When Patrick Gannon’s seldom-used swimming pool sprang a leak last summer, he considered draining and repairing it. Leaking pools can waste a lot of water—an inch-a-day leak in a 15-by-30-foot pool can waste 102,000 gallons per year. But as Patrick notes, pools that are in poor repair or little-used also represent an “opportunity for conservation.” In his case, the thought of using 10,000 gallons of drinking water to refill the pool—in the middle of a drought, no less—just didn’t make sense.
At the same time, he recognized that an empty pool accumulating leaves and other debris is an eyesore. The final straw came one morning when he found a skunk sleeping in the deep end. In a moment of inspiration, he decided to repurpose the pool into an outdoor art exhibit.

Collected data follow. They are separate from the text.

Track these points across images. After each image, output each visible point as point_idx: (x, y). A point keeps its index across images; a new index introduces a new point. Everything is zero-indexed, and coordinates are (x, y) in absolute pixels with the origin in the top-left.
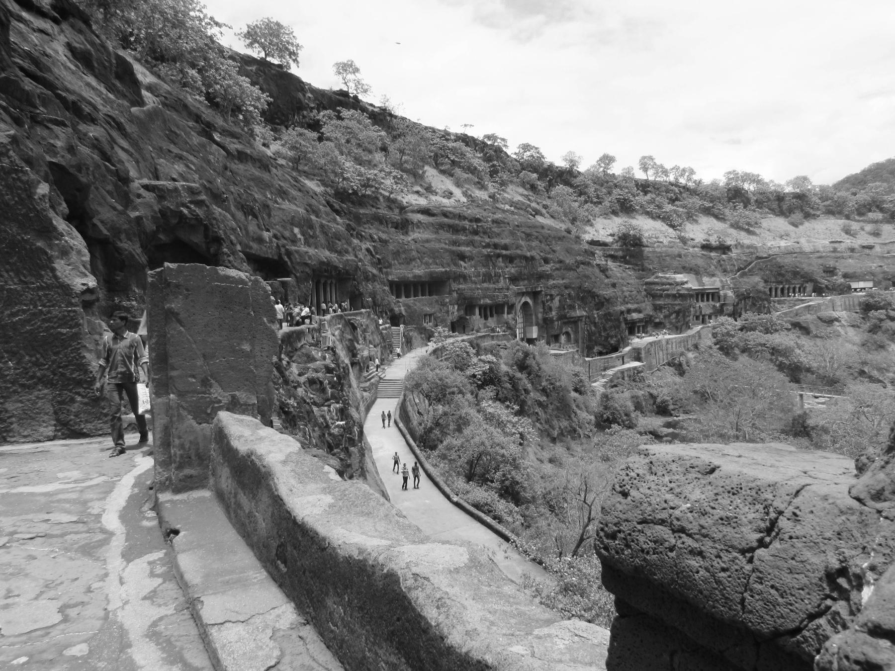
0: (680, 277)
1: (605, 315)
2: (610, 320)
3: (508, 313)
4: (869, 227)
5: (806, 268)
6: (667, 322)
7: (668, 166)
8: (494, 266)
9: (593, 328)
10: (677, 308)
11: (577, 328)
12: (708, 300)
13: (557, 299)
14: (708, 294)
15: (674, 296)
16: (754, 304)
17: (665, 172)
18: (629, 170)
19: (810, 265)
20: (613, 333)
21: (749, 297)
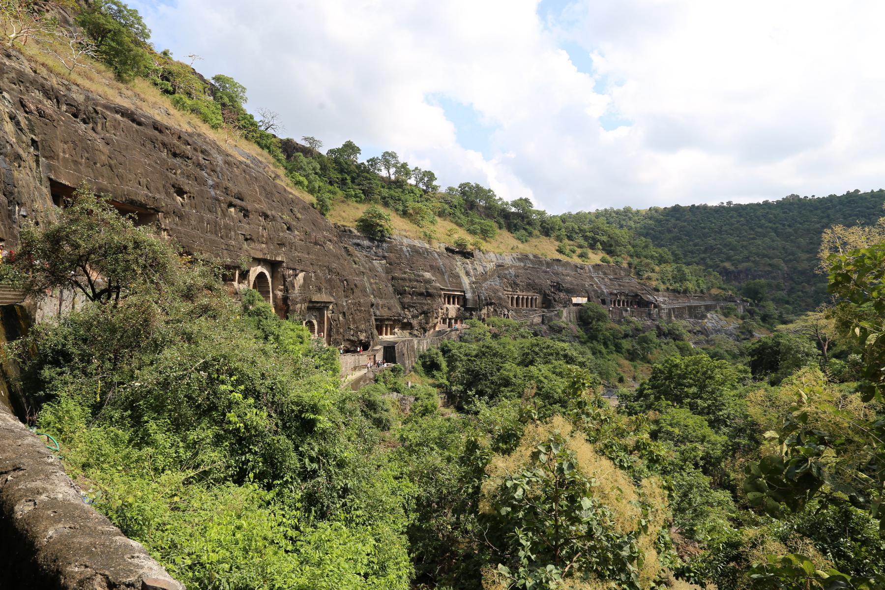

Along with his sons, Patrick, a psychologist and oil painter, transformed the plaster surface of the pool into a three-dimensional canvas. The project turned out to be a great way to, as Patrick says, “kill three birds with one stone”: Save water, fulfill a long-term goal to paint an outdoor mural, and explore the California drought and the broader issue of global climate change through the medium of art. The title of the piece, “397 + Rising,” references the amount of carbon in the atmosphere in parts per million, a key measurement of climate change.
The mural depicts how we are dependent on the earth, and how the choices we make about water and energy shape the future of our planet. For Patrick, “flipping” a private pool from a “symbol of water extravagance” to a “message of water conservation” was a choice that “seemed timely in both a personal and planetary way.”